En kara gece: 15 Temmuz - Tek yol laiklik

FETÖ operasyonları sürüyor, peki ya kalanlar? ‘Bin FETÖ geliyor’ uyarısı devam ediyor.

Yayınlanma: 18.07.2021 - 02:00
En kara gece: 15 Temmuz - Tek yol laiklik
Abone Ol google-news

İlahiyatçı ve felsefeci Prof. Dr. Şahin Filiz, cemaat ve tarikatların, İslama alternatif ve İslam ile taban tabana bir din yarattıklarını belirtiyor. Bunların dayanaklarının birinin Cumhuriyet devrimlerinin kesintiye uğraması olduğuna işaret eden Filiz, yoksullaşmanın da tarikat ve cemaatlere alan açtığını vurguluyor. 

PROF. DR. ŞAHİN FİLİZ: İSLAMA ALTERNATİF DİN İCAT ETTİLER

Akdeniz Üniversitesi’nden Prof. Dr. Şahin Filiz, tarikat ve cemaatlarin yapılarını, dayanaklarını ve biat kültürünün bu oluşumlardaki önemini anlattı. 

Tarikat ve cemaatlerin dayanak aldıkları temeller neler?

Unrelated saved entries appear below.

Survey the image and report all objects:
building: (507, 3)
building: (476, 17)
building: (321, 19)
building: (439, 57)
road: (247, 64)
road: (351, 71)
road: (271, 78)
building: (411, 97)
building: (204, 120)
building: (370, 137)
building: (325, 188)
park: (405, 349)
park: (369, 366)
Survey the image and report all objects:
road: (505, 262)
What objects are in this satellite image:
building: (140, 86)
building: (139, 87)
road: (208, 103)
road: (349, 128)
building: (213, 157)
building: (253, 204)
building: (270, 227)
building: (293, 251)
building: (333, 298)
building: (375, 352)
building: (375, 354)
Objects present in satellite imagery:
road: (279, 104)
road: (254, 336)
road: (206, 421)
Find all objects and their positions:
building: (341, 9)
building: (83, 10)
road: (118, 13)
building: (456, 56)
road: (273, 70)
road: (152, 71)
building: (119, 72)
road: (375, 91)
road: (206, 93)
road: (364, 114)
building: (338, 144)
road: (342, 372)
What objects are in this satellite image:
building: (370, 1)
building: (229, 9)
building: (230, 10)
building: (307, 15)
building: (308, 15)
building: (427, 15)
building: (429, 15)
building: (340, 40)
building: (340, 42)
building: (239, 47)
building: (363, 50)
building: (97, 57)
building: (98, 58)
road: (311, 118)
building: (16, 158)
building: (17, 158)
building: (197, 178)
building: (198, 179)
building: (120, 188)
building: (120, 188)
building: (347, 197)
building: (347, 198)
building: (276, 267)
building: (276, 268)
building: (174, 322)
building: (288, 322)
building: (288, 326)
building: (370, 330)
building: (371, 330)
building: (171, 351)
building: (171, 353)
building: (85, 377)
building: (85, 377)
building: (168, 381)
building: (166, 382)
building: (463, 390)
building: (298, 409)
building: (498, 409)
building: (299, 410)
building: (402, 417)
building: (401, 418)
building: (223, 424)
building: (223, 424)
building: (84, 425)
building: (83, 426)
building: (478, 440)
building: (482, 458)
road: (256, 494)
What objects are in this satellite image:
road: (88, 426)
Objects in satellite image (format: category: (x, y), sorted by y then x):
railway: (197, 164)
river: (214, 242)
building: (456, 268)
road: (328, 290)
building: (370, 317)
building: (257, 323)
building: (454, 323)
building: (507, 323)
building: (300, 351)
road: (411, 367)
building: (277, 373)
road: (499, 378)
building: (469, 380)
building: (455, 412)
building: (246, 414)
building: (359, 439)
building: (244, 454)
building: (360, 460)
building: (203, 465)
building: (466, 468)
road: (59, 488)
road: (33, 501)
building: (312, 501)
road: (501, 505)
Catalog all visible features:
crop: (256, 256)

İslam dinini Yahudilik ve Hıristiyanlıkla ve bu iki dinin tarihsel süreçleriyle karşılaştırmadan tarikat ve cemaatlerin dayanak aldıkları temelleri anlamak zor. Yahudilik ve Hıristiyanlık, örgütlü din adamları ve mabetleriyle kurumsal dinlerdir. Din adamı sınıfı güçlü ve belirli niteliklere sahip karar merciidir. Her iki dindeki bu kurumlar, çatışma veya uzlaşmada derli toplu muhatap olarak bilimsel ve seküler sürecin ilerlemesinde pazarlık yapılabilecek taraf rolünü oynayarak, bir yandan dinin yaşama ilişkin etkisinin sınırlarının belirlenmesini, diğer yandan da kurumsallığın, siyasetin ve hukukun dışında tutulmasını kolaylaştırmıştır.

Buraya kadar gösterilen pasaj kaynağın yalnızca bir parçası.